IBM, Mediaocean announce blockchain consortium to tackle what’s wrong with ad tech
The effort, expected to launch by the end of this year, will track transactions on real-time programmatic platforms.
And now a new ad-focused blockchain consortium has recently been announced by heavyweights IBM — through its iX digital agency — and advertising software provider MediaOcean. It already counts ad giants Unilever, Pfizer, Kimberly-Clark, Kellogg and IBM Watson Advertising among its inaugural participants.
The as-yet-unnamed consortium, unveiled last month at the Cannes Lions Festival of Creativity, is powered by the blockchain protocol developed by IBM and made open source, called Hyperledger. The blockchain environment will be built on Mediaocean’s campaign management platform, which already handles more than $140 billion in annual ad spending.
The idea is that every step of an ad campaign — including purchase order and media execution — is recorded to blockchain, offering a transactional breadcrumb trail that is immediately distributed to all participants with access to a node, and that, for all practical purposes, is immutable.
But while transparency is a key aspect of the project, iX Executive Partner Babs Rangaiah told me, the key driver on the project is reconciliation.
At his former employer Unilever, he said, reconciliation of ad campaigns was “a nightmare.” Data on delivery, viewability and other metrics came in from multiple sources during and after campaigns and often differed from each other. When settlement was made, it might happen at the end of a month or the end of a campaign, so refunds or “makegood” free placements might come too late to have any value.
‘Capturing the buy’
To address the issue of reconciliation, he said, iX began last year a blockchain-based “minimally viable project” with Unilever, which resulted in a blueprint and a functioning environment.
That endeavor, however, was focused around non-real-time insert orders, while this new consortium is intended to work with programmatic, real-time bidding environments. To date, no blockchain project handles real-time bidding speeds, but Rangaiah said this consortium will do that, in part by focusing on recording transactional events — “capturing the buy” — but not yet payments. Reconciliation will happen daily, slower than real-time bidding transactions but faster than conventional reconciliation.
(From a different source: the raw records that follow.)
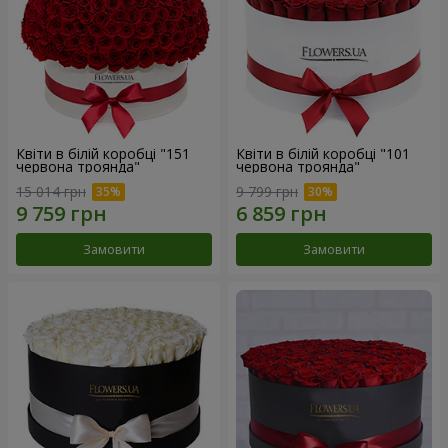
Квіти в білій коробці "151
Квіти в білій коробці "101
червона троянда"
червона троянда"
15 014 грн
9 799 грн
Замовити
Замовити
Planning for this build will begin at the end of this month, he said, with a launch and participation by at least the five initial clients in Q4. The five, he said, will run their entire digital ad campaigns through the IBM/Mediaocean blockchain environment.
While others are also attempting to address transparency, permanent and distributed recording, and reconciliation using blockchain, Rangaiah said the key difference is that this consortium is building a foundational infrastructure.
NYIAX, for instance, an ad contract exchange in partnership with stock exchange Nasdaq, is also using blockchain tech to made digital advertising more transparent and more readily reconciled. The difference, he said, is that the IBM/Mediaocean consortium isn’t an exchange and isn’t a participant itself in ad tech, but will have exchanges and other ad tech players work on top of its foundation.
At the moment, he said, there is “no competing project at our scale” employing blockchain to fix advertising.